REQUEST:
Reproduce the records from their start through the line containing "Dot at: (183, 254)", inclusive, replacing "dist" with "distance" throughout and leaving everything else unchanged.

GIVEN RECORDS:
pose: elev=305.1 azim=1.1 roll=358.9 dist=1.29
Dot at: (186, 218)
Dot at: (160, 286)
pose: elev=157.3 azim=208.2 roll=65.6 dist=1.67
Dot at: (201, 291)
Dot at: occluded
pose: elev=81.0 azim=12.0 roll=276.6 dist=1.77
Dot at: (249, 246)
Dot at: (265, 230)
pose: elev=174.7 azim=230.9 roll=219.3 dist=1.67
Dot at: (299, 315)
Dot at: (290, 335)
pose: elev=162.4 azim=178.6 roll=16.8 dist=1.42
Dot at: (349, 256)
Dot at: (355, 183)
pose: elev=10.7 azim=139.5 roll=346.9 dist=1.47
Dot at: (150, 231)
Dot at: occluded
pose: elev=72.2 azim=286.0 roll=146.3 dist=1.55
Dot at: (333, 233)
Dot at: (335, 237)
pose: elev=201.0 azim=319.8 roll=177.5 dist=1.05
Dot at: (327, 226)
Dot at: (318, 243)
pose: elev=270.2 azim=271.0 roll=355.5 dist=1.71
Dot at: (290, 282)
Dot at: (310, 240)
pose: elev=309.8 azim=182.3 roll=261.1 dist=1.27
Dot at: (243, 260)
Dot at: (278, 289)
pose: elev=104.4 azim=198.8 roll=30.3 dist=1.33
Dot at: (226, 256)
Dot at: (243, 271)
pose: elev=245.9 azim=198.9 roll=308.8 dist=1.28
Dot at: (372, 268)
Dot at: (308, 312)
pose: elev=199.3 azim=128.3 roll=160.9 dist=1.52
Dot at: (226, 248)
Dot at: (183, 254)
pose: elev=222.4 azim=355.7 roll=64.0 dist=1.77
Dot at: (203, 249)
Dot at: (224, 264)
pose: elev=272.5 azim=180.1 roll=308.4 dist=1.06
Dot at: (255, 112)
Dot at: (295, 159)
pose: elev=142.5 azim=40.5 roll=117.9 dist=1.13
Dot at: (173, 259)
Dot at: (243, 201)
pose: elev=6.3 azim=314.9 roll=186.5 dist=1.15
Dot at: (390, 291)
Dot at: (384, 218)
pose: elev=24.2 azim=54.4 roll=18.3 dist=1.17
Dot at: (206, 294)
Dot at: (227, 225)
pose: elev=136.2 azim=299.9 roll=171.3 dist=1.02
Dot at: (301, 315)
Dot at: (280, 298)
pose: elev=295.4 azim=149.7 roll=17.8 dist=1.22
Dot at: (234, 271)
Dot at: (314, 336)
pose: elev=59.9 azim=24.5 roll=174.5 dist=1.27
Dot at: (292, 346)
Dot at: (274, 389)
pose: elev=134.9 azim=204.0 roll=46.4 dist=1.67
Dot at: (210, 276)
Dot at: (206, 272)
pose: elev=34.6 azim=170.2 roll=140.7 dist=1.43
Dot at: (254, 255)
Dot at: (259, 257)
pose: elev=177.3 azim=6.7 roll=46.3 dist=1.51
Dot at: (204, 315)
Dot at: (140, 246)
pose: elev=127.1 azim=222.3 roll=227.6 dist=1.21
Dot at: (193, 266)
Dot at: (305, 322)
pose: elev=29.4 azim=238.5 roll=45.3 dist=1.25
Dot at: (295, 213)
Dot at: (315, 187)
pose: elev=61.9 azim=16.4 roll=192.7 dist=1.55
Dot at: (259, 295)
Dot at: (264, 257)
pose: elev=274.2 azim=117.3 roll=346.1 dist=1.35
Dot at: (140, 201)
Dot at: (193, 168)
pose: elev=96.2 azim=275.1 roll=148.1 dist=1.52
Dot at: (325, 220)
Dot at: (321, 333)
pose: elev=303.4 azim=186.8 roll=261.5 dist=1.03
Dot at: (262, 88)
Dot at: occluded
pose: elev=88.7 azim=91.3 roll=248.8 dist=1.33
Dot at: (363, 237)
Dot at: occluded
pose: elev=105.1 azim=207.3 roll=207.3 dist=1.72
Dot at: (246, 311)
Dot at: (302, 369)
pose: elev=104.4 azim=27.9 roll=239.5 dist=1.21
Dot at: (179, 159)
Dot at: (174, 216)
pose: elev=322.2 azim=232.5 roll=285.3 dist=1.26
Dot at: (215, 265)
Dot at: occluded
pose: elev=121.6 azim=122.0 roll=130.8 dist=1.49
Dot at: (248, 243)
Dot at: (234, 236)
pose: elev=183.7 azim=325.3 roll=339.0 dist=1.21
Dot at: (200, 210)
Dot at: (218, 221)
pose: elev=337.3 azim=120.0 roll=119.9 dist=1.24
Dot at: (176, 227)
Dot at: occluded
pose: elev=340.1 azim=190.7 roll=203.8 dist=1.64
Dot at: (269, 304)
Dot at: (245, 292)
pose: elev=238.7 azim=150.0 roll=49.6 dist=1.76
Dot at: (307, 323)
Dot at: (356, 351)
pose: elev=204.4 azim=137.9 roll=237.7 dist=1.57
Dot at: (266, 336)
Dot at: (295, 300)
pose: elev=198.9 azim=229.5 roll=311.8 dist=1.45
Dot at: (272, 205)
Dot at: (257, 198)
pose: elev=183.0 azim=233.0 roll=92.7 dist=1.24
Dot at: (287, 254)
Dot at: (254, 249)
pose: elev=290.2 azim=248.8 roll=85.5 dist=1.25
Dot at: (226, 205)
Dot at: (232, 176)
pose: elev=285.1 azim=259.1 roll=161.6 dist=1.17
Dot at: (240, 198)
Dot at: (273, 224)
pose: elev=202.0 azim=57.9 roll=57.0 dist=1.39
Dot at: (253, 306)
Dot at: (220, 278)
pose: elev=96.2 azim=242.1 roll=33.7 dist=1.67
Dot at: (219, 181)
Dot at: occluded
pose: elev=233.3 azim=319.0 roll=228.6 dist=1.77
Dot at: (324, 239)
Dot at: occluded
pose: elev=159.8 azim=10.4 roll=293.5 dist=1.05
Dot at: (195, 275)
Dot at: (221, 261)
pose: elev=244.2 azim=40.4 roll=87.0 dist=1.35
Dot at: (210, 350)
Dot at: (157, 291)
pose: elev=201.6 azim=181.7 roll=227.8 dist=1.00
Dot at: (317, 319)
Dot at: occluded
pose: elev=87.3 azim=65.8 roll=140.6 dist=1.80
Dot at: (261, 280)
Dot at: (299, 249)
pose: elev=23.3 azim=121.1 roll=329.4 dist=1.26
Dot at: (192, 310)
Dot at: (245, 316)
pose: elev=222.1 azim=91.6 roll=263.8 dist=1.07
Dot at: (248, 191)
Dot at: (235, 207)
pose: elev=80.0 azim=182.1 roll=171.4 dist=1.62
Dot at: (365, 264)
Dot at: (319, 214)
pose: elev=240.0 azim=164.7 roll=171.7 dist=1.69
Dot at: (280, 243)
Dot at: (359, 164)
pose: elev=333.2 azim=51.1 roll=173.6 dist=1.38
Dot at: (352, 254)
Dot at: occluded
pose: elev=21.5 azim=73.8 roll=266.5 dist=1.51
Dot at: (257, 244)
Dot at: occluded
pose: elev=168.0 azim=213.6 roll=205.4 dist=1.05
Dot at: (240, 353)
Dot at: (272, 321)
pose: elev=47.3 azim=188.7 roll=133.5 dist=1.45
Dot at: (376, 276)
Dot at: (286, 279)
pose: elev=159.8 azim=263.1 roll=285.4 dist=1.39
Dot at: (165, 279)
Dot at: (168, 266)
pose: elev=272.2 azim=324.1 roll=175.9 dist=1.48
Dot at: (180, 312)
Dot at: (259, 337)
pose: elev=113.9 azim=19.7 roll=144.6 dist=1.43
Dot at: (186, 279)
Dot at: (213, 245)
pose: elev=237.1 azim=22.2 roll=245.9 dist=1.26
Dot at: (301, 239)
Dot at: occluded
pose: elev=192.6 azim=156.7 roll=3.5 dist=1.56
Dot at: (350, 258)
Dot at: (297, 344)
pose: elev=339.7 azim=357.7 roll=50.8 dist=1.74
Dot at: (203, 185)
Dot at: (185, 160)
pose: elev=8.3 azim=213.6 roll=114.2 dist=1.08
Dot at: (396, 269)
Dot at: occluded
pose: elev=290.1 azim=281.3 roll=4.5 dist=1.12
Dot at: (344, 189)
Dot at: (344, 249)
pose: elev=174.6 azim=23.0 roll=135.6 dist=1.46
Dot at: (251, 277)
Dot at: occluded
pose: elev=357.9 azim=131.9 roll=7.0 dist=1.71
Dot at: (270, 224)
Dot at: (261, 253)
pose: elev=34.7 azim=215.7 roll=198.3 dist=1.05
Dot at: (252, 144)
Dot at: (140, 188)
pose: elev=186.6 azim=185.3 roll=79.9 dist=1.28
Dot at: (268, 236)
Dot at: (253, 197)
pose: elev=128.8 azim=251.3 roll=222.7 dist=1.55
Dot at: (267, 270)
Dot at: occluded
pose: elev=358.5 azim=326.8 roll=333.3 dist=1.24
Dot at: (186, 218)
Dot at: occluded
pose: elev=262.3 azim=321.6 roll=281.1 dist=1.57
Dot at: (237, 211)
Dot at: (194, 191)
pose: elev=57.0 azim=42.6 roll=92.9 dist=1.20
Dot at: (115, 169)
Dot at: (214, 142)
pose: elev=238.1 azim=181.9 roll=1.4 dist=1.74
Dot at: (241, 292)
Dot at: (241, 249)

WRITTEN RESPONSE:
pose: elev=305.1 azim=1.1 roll=358.9 distance=1.29
Dot at: (186, 218)
Dot at: (160, 286)
pose: elev=157.3 azim=208.2 roll=65.6 distance=1.67
Dot at: (201, 291)
Dot at: occluded
pose: elev=81.0 azim=12.0 roll=276.6 distance=1.77
Dot at: (249, 246)
Dot at: (265, 230)
pose: elev=174.7 azim=230.9 roll=219.3 distance=1.67
Dot at: (299, 315)
Dot at: (290, 335)
pose: elev=162.4 azim=178.6 roll=16.8 distance=1.42
Dot at: (349, 256)
Dot at: (355, 183)
pose: elev=10.7 azim=139.5 roll=346.9 distance=1.47
Dot at: (150, 231)
Dot at: occluded
pose: elev=72.2 azim=286.0 roll=146.3 distance=1.55
Dot at: (333, 233)
Dot at: (335, 237)
pose: elev=201.0 azim=319.8 roll=177.5 distance=1.05
Dot at: (327, 226)
Dot at: (318, 243)
pose: elev=270.2 azim=271.0 roll=355.5 distance=1.71
Dot at: (290, 282)
Dot at: (310, 240)
pose: elev=309.8 azim=182.3 roll=261.1 distance=1.27
Dot at: (243, 260)
Dot at: (278, 289)
pose: elev=104.4 azim=198.8 roll=30.3 distance=1.33
Dot at: (226, 256)
Dot at: (243, 271)
pose: elev=245.9 azim=198.9 roll=308.8 distance=1.28
Dot at: (372, 268)
Dot at: (308, 312)
pose: elev=199.3 azim=128.3 roll=160.9 distance=1.52
Dot at: (226, 248)
Dot at: (183, 254)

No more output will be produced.